> [WHAT YOU WILL DO] Please transcribe every entry below exactly, without including the pictures.

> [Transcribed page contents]
···

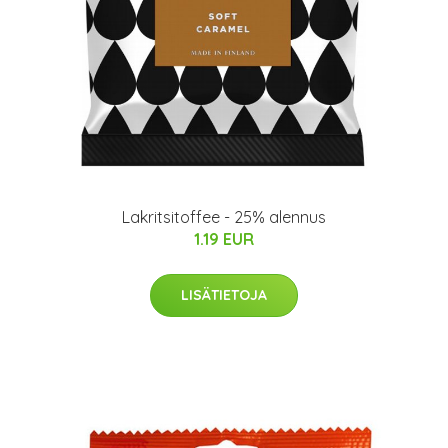
Lakritsitoffee - 25% alennus
1.19 EUR
LISÄTIETOJA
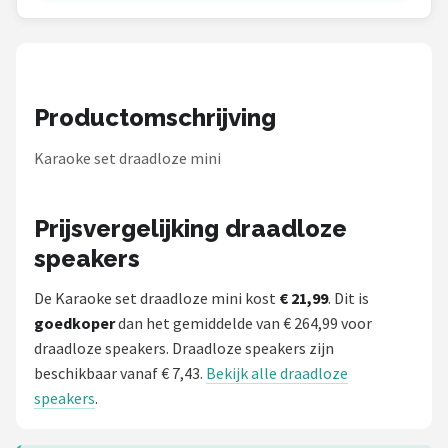
Dali
Ultimea
Carlinkit
Productomschrijving
Alle merken →
Karaoke set draadloze mini
Prijsvergelijking draadloze
speakers
De Karaoke set draadloze mini kost
€ 21,99
. Dit is
goedkoper
dan het gemiddelde van € 264,99 voor
draadloze speakers. Draadloze speakers zijn
beschikbaar vanaf € 7,43.
Bekijk alle draadloze
speakers
.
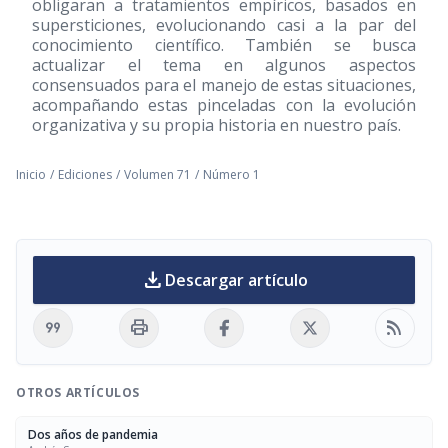
obligaran a tratamientos empíricos, basados en
supersticiones, evolucionando casi a la par del
conocimiento científico. También se busca
actualizar el tema en algunos aspectos
consensuados para el manejo de estas situaciones,
acompañando estas pinceladas con la evolución
organizativa y su propia historia en nuestro país.
Inicio
/
Ediciones
/
Volumen 71
/
Número 1
download
Descargar artículo
format_quote
print
rss_feed
OTROS ARTÍCULOS
Dos años de pandemia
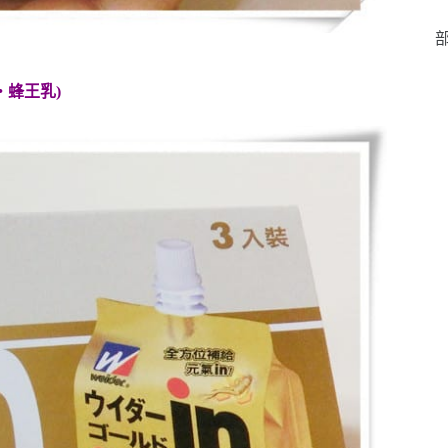
部
・蜂王乳)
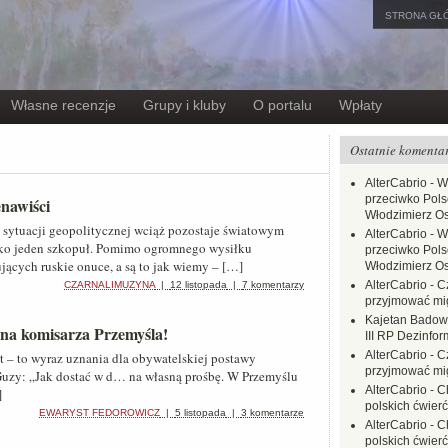
STRONA GŁ
Własne recenzje
Grupy i kluby
O portalu
Wpłaty
Ostatnie komenta
AlterCabrio
-
W
przeciwko Polsc
nawiści
Włodzimierz O
 sytuacji geopolitycznej wciąż pozostaje światowym
AlterCabrio
-
W
ylko jeden szkopuł. Pomimo ogromnego wysiłku
przeciwko Polsc
cych ruskie onuce, a są to jak wiemy – […]
Włodzimierz O
AlterCabrio
-
C
CZARNALIMUZYNA
|
12 listopada
|
7 komentarzy
przyjmować mi
Kajetan Badow
na komisarza Przemyśla!
III RP Dezinfor
AlterCabrio
-
C
et – to wyraz uznania dla obywatelskiej postawy
przyjmować mi
Guzy: „Jak dostać w d… na własną prośbę. W Przemyślu
AlterCabrio
-
C
]
polskich ćwierć
EWARYST FEDOROWICZ
|
5 listopada
|
3 komentarze
AlterCabrio
-
C
polskich ćwierć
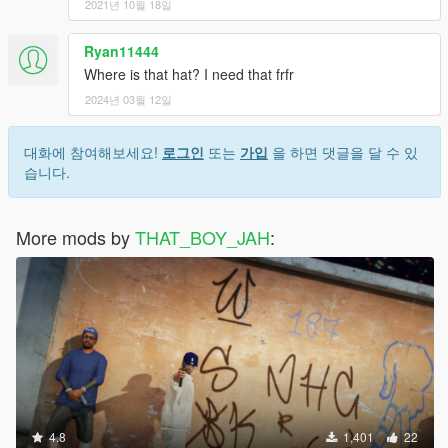
2021년 10월 18일
Ryan11444
Where is that hat? I need that frfr
2024년 03월 12일
대화에 참여해보세요!
로그인
또는
가입
을 하면 댓글을 달 수 있
습니다.
More mods by
THAT_BOY_JAH
:
4.8
1,401
22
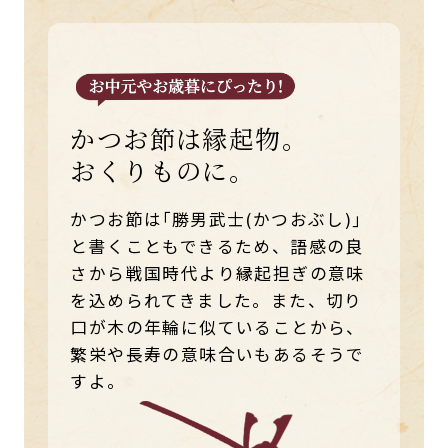
かつお節は縁起物。
おくりものに。
かつお節は｢勝男武士(かつおぶし)｣
と書くこともできるため、語感の良
さから戦国時代より縁起担ぎの意味
を込められてきました。また、切り
口が木の年輪に似ていることから、
繁栄や長寿の意味合いもあるそうで
すよ。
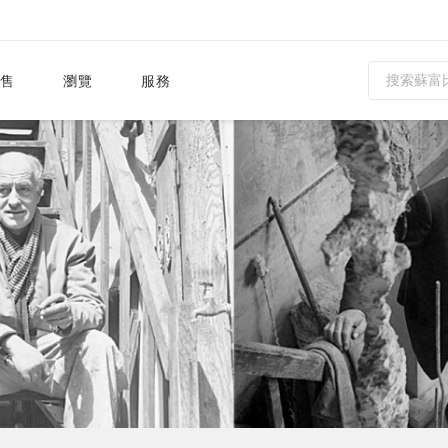
售
瀏覽
服務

···

> [RESULT OF THE TASK]
Lakritsitoffee - 25% alennus
1.19 EUR
LISÄTIETOJA
Dali
Ultimea
Carlinkit
Productomschrijving
Alle merken →
Karaoke set draadloze mini
Prijsvergelijking draadloze
speakers
De Karaoke set draadloze mini kost
€ 21,99
. Dit is
goedkoper
dan het gemiddelde van € 264,99 voor
draadloze speakers. Draadloze speakers zijn
beschikbaar vanaf € 7,43.
Bekijk alle draadloze
speakers
.
obligaran a tratamientos empíricos, basados en
supersticiones, evolucionando casi a la par del
conocimiento científico. También se busca
actualizar el tema en algunos aspectos
consensuados para el manejo de estas situaciones,
acompañando estas pinceladas con la evolución
organizativa y su propia historia en nuestro país.
Inicio
/
Ediciones
/
Volumen 71
/
Número 1
download
Descargar artículo
format_quote
print
rss_feed
OTROS ARTÍCULOS
Dos años de pandemia
部
・蜂王乳)
STRONA GŁ
Własne recenzje
Grupy i kluby
O portalu
Wpłaty
Ostatnie komenta
AlterCabrio
-
W
przeciwko Polsc
nawiści
Włodzimierz O
 sytuacji geopolitycznej wciąż pozostaje światowym
AlterCabrio
-
W
ylko jeden szkopuł. Pomimo ogromnego wysiłku
przeciwko Polsc
cych ruskie onuce, a są to jak wiemy – […]
Włodzimierz O
AlterCabrio
-
C
CZARNALIMUZYNA
|
12 listopada
|
7 komentarzy
przyjmować mi
Kajetan Badow
na komisarza Przemyśla!
III RP Dezinfor
AlterCabrio
-
C
et – to wyraz uznania dla obywatelskiej postawy
przyjmować mi
Guzy: „Jak dostać w d… na własną prośbę. W Przemyślu
AlterCabrio
-
C
]
polskich ćwierć
EWARYST FEDOROWICZ
|
5 listopada
|
3 komentarze
AlterCabrio
-
C
polskich ćwierć
2021년 10월 18일
Ryan11444
Where is that hat? I need that frfr
2024년 03월 12일
대화에 참여해보세요!
로그인
또는
가입
을 하면 댓글을 달 수 있
습니다.
More mods by
THAT_BOY_JAH
:
4.8
1,401
22
かつお節は縁起物。
おくりものに。
かつお節は｢勝男武士(かつおぶし)｣
と書くこともできるため、語感の良
さから戦国時代より縁起担ぎの意味
を込められてきました。また、切り
口が木の年輪に似ていることから、
繁栄や長寿の意味合いもあるそうで
すよ。
售
瀏覽
服務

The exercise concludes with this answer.